* _REQUIREMENT_
Everything from the line containing "老板，即便你有很多长处，但如果你不会拿合" through the last line of the data below should be set down exactly, and nothing else.

[[ EXERCISE DATA, beginning ]]

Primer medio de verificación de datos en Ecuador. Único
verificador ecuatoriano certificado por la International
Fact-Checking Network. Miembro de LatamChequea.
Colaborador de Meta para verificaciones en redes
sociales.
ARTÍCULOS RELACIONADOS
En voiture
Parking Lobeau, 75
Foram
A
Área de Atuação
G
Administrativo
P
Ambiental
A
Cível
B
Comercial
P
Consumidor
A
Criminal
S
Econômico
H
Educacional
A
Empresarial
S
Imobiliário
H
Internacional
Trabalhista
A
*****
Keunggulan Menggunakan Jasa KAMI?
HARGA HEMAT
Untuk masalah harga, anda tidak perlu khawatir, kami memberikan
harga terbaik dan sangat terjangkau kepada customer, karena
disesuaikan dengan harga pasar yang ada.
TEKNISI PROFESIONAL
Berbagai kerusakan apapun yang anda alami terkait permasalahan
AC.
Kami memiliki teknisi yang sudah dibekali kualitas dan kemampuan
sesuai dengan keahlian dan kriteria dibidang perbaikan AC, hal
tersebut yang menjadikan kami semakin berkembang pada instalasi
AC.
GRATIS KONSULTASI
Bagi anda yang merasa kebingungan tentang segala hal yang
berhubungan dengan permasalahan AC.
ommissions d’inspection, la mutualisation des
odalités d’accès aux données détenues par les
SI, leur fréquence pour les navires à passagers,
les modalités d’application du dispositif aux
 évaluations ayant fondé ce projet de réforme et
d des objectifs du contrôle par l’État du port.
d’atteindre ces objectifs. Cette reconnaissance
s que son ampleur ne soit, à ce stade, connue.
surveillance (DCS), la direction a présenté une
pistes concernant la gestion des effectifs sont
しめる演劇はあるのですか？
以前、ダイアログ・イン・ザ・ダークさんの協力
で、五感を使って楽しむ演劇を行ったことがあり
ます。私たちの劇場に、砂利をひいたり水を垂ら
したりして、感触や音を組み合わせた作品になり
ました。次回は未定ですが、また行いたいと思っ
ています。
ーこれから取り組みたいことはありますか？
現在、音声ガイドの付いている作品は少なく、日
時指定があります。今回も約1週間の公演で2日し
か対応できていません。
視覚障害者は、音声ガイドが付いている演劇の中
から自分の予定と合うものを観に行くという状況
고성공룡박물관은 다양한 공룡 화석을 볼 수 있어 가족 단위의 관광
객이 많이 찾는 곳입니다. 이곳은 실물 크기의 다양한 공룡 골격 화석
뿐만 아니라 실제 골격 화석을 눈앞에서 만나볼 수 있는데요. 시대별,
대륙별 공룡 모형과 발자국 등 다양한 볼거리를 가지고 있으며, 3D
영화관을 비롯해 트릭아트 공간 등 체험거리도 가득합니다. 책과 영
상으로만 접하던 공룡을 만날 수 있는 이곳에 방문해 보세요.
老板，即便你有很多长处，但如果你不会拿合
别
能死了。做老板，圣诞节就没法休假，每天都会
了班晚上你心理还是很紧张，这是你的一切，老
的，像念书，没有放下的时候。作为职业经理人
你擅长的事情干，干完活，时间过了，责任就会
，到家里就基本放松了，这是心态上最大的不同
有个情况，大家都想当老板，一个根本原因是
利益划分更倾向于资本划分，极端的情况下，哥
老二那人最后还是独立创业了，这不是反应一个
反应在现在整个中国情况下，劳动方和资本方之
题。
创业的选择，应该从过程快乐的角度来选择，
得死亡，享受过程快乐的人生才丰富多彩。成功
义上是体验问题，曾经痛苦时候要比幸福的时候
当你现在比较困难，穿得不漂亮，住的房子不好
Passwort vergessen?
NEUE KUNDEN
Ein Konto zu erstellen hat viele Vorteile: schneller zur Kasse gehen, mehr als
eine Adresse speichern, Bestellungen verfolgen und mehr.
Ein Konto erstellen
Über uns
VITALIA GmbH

[[ EXERCISE DATA, end ]]

* _REPLY TO THE TASK_
老板，即便你有很多长处，但如果你不会拿合
别
能死了。做老板，圣诞节就没法休假，每天都会
了班晚上你心理还是很紧张，这是你的一切，老
的，像念书，没有放下的时候。作为职业经理人
你擅长的事情干，干完活，时间过了，责任就会
，到家里就基本放松了，这是心态上最大的不同
有个情况，大家都想当老板，一个根本原因是
利益划分更倾向于资本划分，极端的情况下，哥
老二那人最后还是独立创业了，这不是反应一个
反应在现在整个中国情况下，劳动方和资本方之
题。
创业的选择，应该从过程快乐的角度来选择，
得死亡，享受过程快乐的人生才丰富多彩。成功
义上是体验问题，曾经痛苦时候要比幸福的时候
当你现在比较困难，穿得不漂亮，住的房子不好
Passwort vergessen?
NEUE KUNDEN
Ein Konto zu erstellen hat viele Vorteile: schneller zur Kasse gehen, mehr als
eine Adresse speichern, Bestellungen verfolgen und mehr.
Ein Konto erstellen
Über uns
VITALIA GmbH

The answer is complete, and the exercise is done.